Kristine: I agree that that is why it works. It does commit to its story and to a dominant style, which makes it more satisfying and engaging for me as a viewer.
Sean: I also love the calling from across time-and-space stuff and the visit to the munitions factory and things like that.
Kristine: Yeah, me too. And I usually am like “here we go again” when straight sci-fi movies do it, but it worked for me here. I also loved the meat monster with the turkey anus mouth. Awesome.
Sean: Yes, the weirdness of that scene was great.
Kristine: My roommate wants to know if you consider JDatE a good example of “bizarro fiction.”
Sean: “Bizarro fiction”? I’m not sure what he means.
Kristine: Me neither. I am just the messenger. Maybe like Hunter S. Thompson and Kafka?
Sean: I think it is a good example of pop postmodern kitsch. That’s what I’d say. But I haven’t read the novel this movie was based on, so I also don’t feel qualified to say…
Kristine: Okay. What’s your rating for this?
Sean: Hmmmm…. I need to create a new rating to address this whole situation. I think my rating is: “If today’s misfits are yesterday’s dudebros, then wherefore Truth and Beauty?”
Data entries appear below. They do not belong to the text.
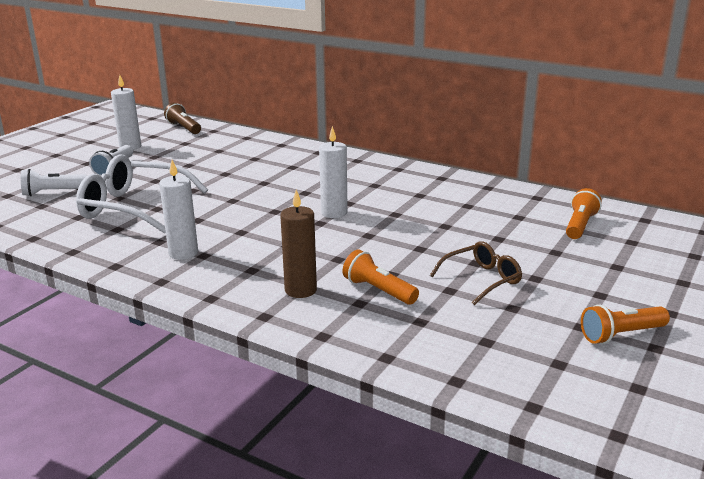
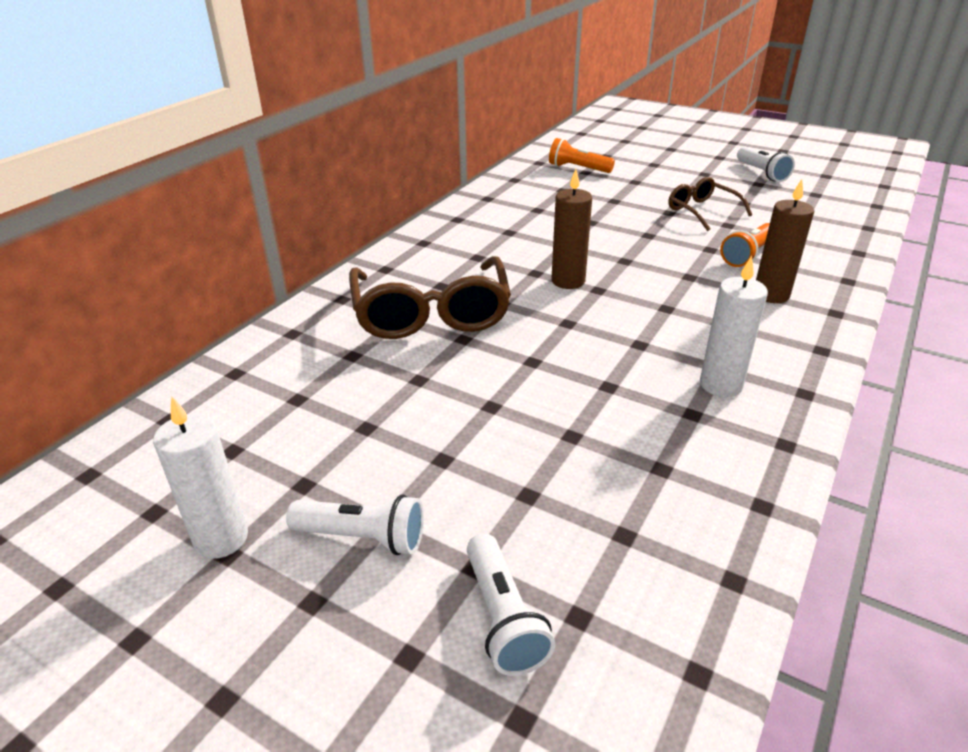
camera: 90 degrees left, 10 degrees up
white glasses [76,154,208,233] -> none
brown flashlight [164,103,201,134] -> none
white candle [319,126,348,218] -> brown candle [551,169,592,289]
orange flashlight [581,304,670,344] -> white flashlight [737,147,795,182]
none -> brown glasses [349,256,511,339]

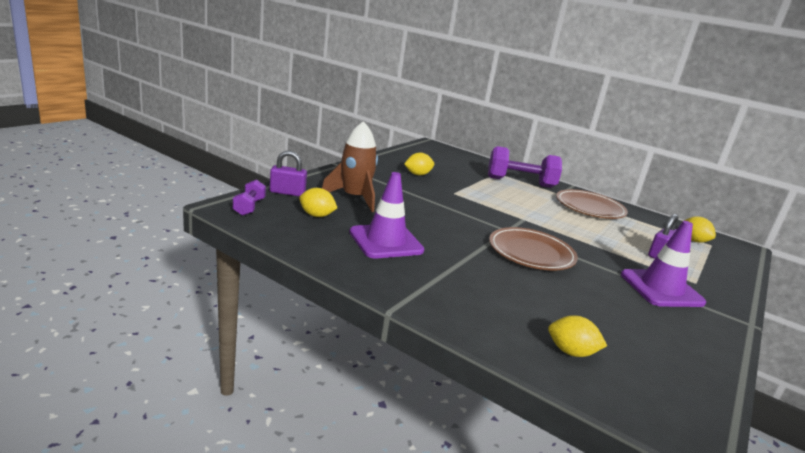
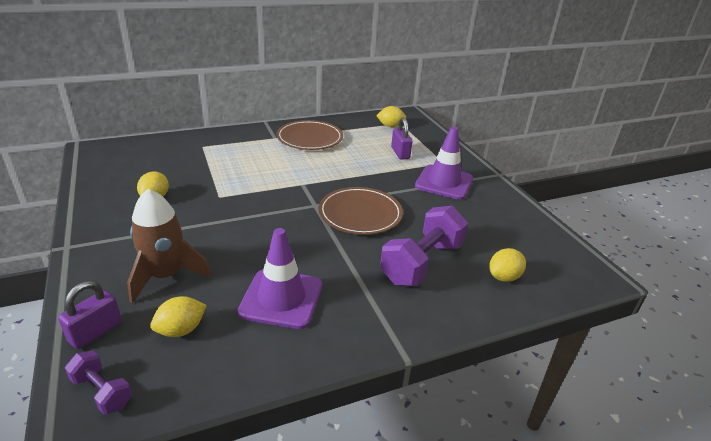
camera: 55 degrees left, 10 degrees up
purple dumbbell [488,146,562,188] -> purple dumbbell moved to [380,206,468,286]

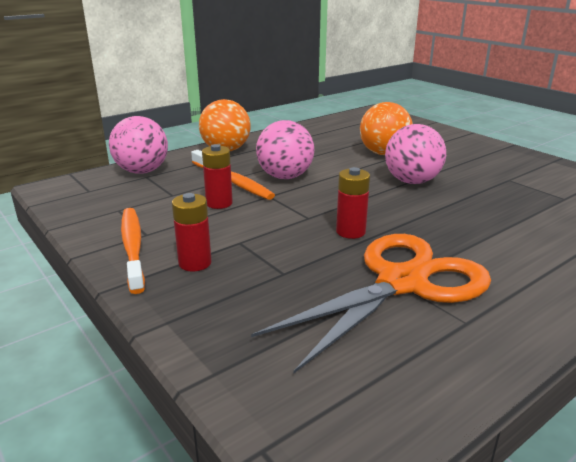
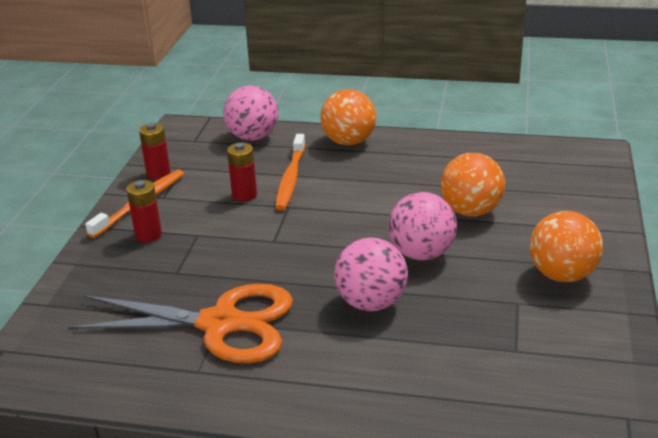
camera: 50 degrees right, 5 degrees up
pink ball [256,120,314,179] -> pink ball moved to [334,237,408,311]
red battery [336,167,370,239] -> red battery moved to [139,123,171,179]
none -> orange ball [530,211,603,282]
Kristine: Mine is “Better and weirder than I expected”.
Sean: Hmmmm… If a bunch of Duke Lacrosse players stole all of horror and sci-fi from my hands, you’d buy them all lattés. This is war.
Kristine: Shut up. I will temper my rating with a “but still too many Kevin Smith-isms for me to fully embrace.”
Sean: A cowardly concession. Now don’t you have a water polo match to get to?
The Girl’s Rating: Better and weirder than I expected AND Too many Kevin Smith-isms for me to fully embrace.
The Freak’s Rating: If today’s misfits are yesterday’s dudebros, then wherefore Truth and Beauty?